*** Block opens ***
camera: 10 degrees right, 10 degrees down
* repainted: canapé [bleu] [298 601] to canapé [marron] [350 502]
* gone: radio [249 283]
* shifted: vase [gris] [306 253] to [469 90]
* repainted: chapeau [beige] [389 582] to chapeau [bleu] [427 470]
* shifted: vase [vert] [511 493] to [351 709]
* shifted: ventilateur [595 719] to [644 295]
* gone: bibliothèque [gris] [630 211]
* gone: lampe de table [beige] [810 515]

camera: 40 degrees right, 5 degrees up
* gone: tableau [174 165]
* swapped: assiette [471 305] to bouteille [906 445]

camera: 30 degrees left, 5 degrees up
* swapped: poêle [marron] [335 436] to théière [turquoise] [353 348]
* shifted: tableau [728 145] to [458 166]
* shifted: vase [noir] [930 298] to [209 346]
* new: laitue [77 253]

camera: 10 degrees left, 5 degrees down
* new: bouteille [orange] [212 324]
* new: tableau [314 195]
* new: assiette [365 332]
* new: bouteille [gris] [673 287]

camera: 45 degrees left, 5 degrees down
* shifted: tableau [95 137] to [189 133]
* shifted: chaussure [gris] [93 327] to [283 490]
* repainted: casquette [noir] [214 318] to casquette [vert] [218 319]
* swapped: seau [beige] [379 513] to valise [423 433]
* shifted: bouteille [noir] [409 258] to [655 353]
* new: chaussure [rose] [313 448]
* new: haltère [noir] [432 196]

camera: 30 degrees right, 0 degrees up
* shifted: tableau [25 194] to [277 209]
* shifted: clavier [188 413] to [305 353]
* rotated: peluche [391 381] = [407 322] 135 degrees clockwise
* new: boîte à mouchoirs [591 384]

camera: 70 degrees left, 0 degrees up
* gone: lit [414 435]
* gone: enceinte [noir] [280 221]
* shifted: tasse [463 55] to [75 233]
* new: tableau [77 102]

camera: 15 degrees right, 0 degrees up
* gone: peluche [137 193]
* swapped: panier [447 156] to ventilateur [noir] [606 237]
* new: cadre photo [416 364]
*** Block closes ***
TRY IT
I need the number of lines in the entries that include "bleu"; please give that number and nothing else.

TASK OUTPUT
2